Analysis and findings

About this project

This site contains an exploratory analysis, wherein we attempt different approaches to modeling and feature engineering to predict 3-year outcomes for New York City managed capital projects with budgets greater than $25 million using an openly available dataset hosted by NYC Open Data. Due to the limited scope and amount of data available in this dataset, this project can only be thought of as a proof of concept, which will need to replicated under more stringent standards with a larger set of more robust data.

Note

This project’s online documentation is being actively developed. Therefore this site currently contains little more than a starting skeleton with which to document the project and its findings as they are developed.

Summary of initial findings

Overall, we found promising results that, given a limited amount of project data, moderately accurate predictions could be made as to the 3-year budget change ratio and schedule change ratio for changes made on NYC capital projects.

Modeling methods

To acheive this, we explored a number of modeling methods ranging from basic linear regression (as an initial baseline), to smoothing spline generalized additive models (GAMs), to non-parameteric ensemble methods using decision tree regressors and boosting.

Feature engineering

In addition, using such a limited dataset, we sought to extract as much predictive information as possible from it by focusing heavily on feature engineering.
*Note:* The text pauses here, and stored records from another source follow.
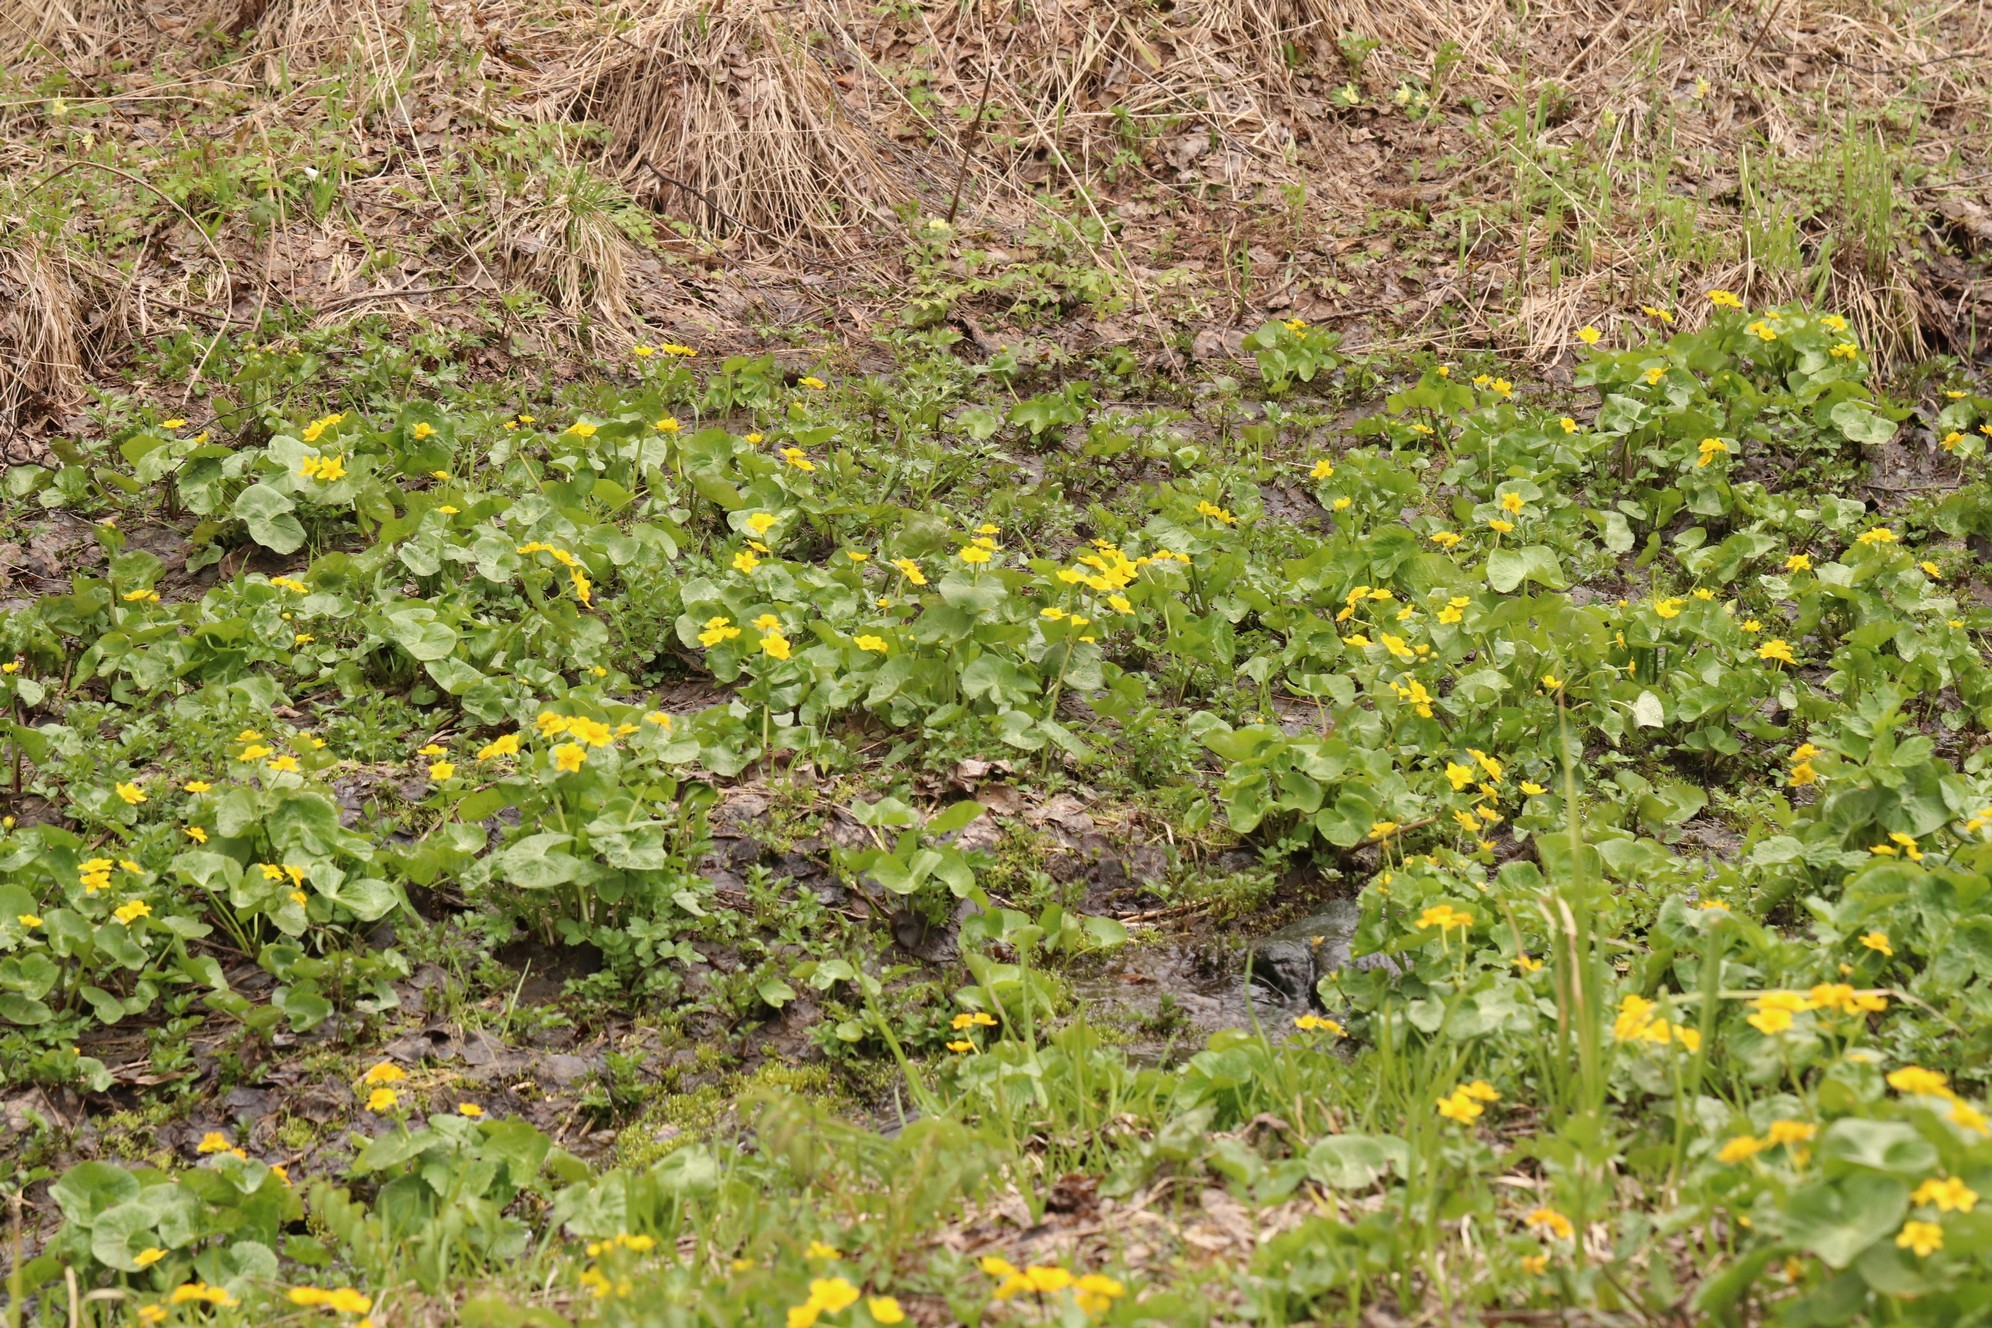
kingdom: Plantae
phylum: Tracheophyta
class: Magnoliopsida
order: Ranunculales
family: Ranunculaceae
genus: Caltha
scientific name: Caltha palustris
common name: Marsh marigold
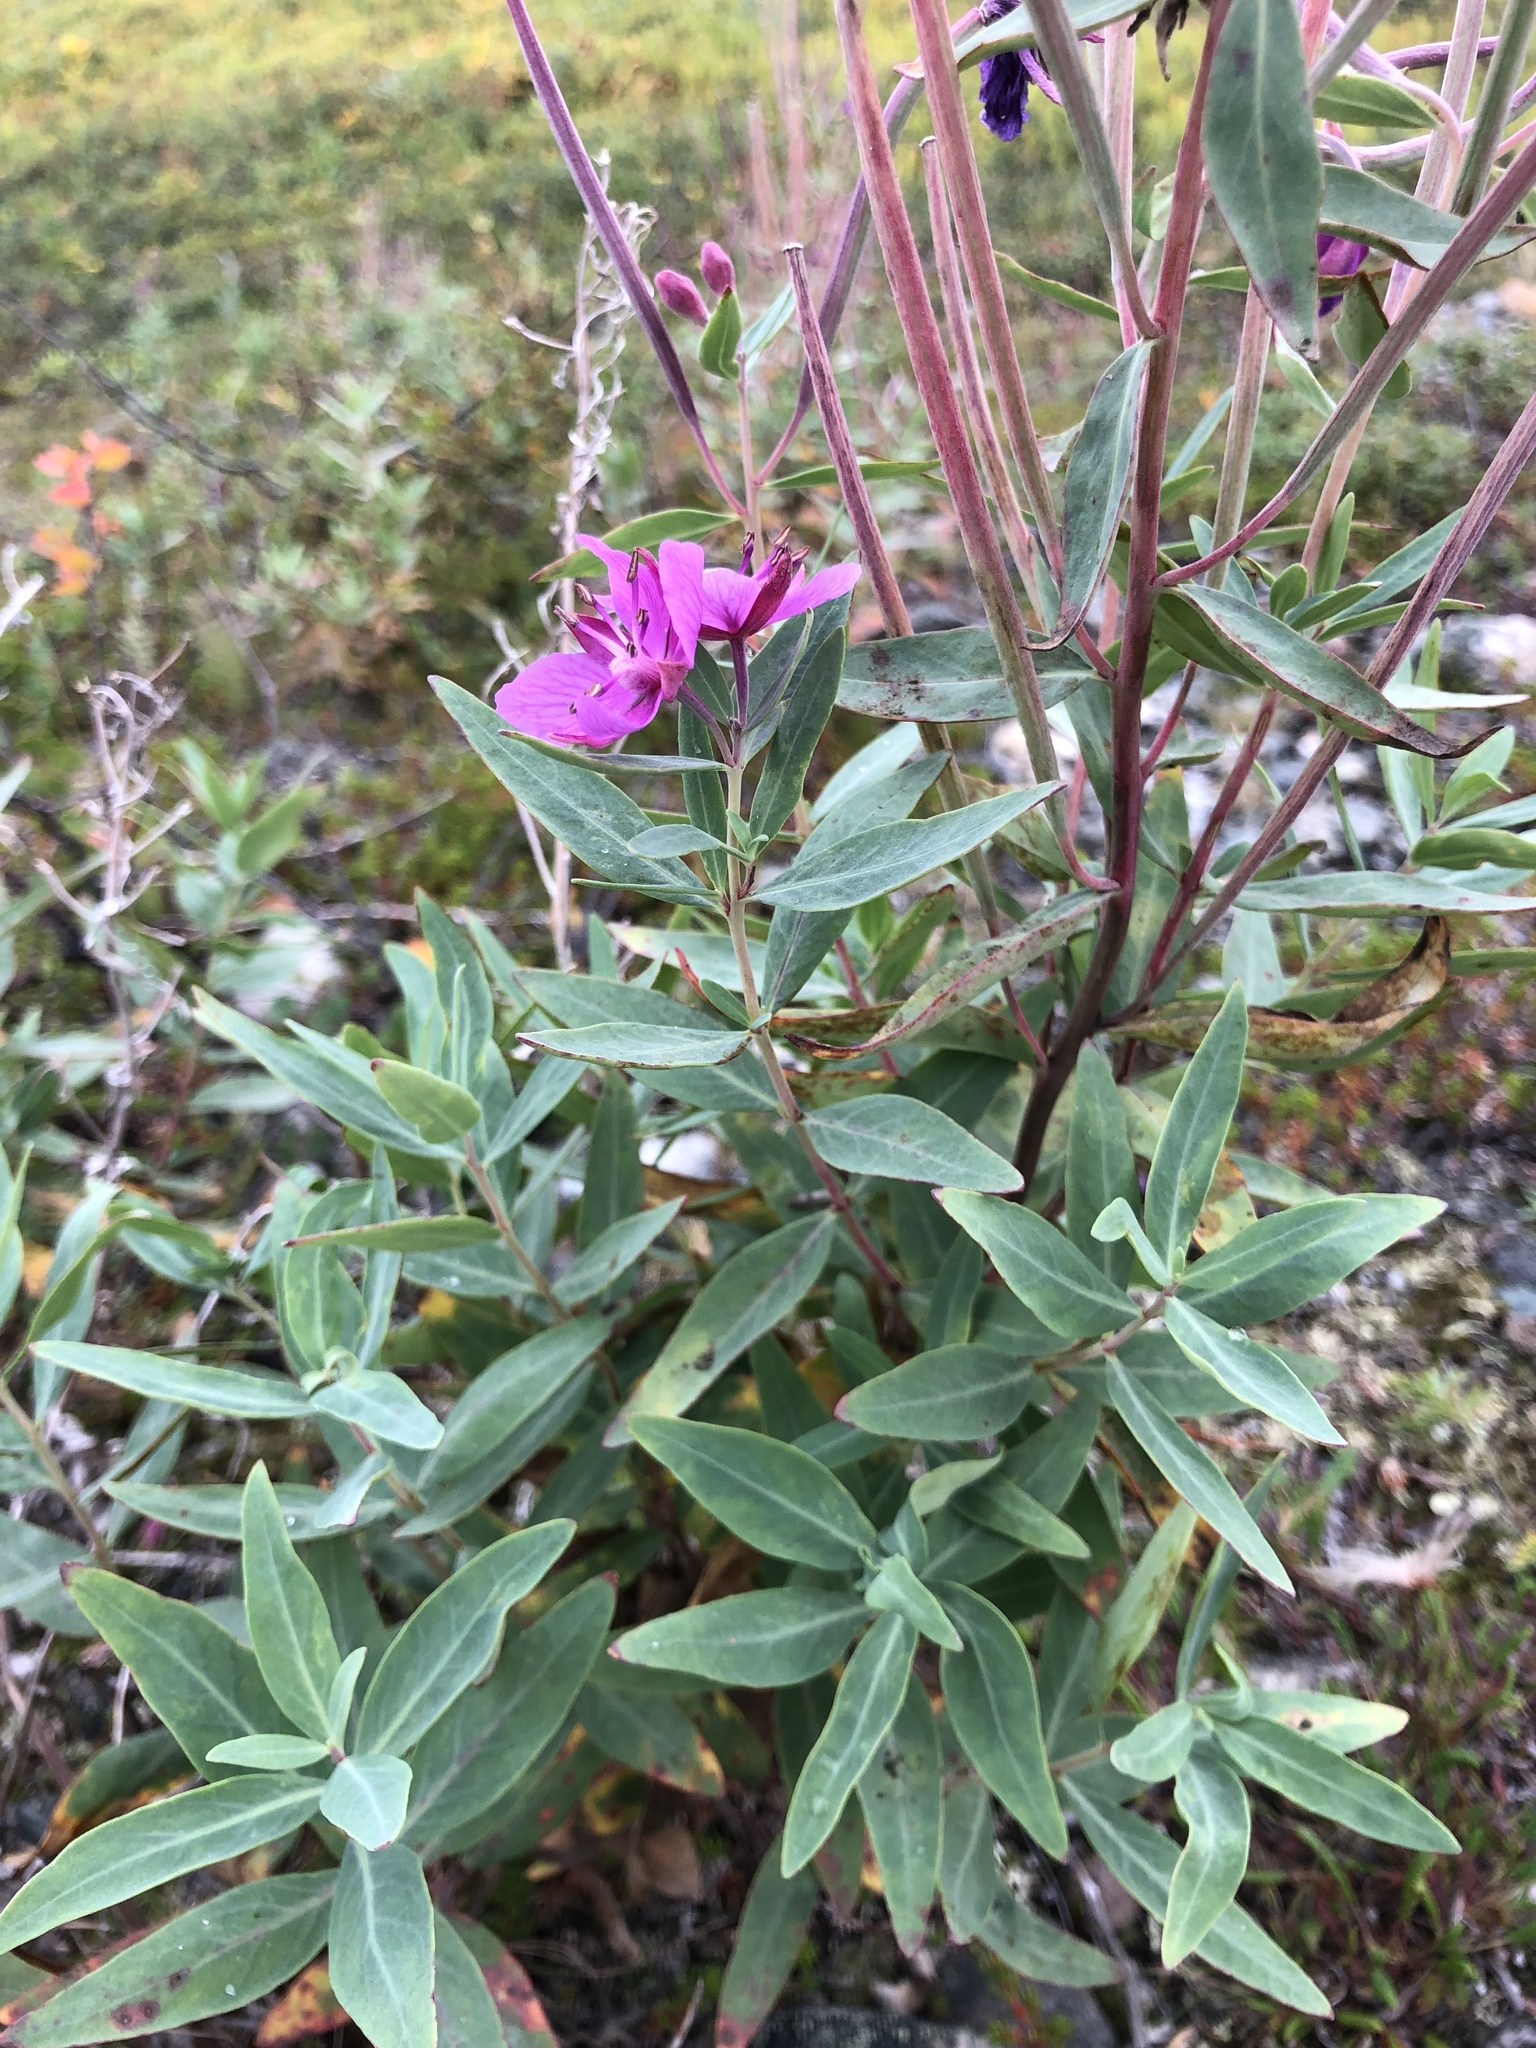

Methods for feature engineering included competing methods for generating latent “reference class” categories for each project using K-means clustering as well as uniform manifold approximation and projection (UMAP) in combination with the HDBSCAN clustering algorithm. These reference class clustering algorithms took into account all categorical and quantitative characteristics of our training projects. Additionally, we used bidirectional encoder representations from transformers (BERT) embeddings of the textual information available for each project. We further encoded those embeddings into a smaller, more usable, feature-space through competing methods of dimensionality reduction including principal compenent analysis (PCA), latent space encoding with a dense autoencoder neural network, and UMAP.

Predictive results

Not surprisingly, linear models lacked the expressiveness needed to successfully model our predictions, particularly those for the “budget ratio” change of our test projects. Not only were there significant differences in the predictive performance of models predicting budget change ratio versus those predicting schedule change ratio, but models also needed to be individually parameterized for optimal predictions on each of those two response variables.

In the end, through the use of ensemble decision tree regressors using boosting, we were able to achieve test \(R^2\) scores of \(0.48\) on our budget change ratio predictions and \(0.70\) on our schedule change ratio predictions.

While there is still a great deal of additional work we can put towards this problem, we feel that this analysis is a good starting point for more principled exploration.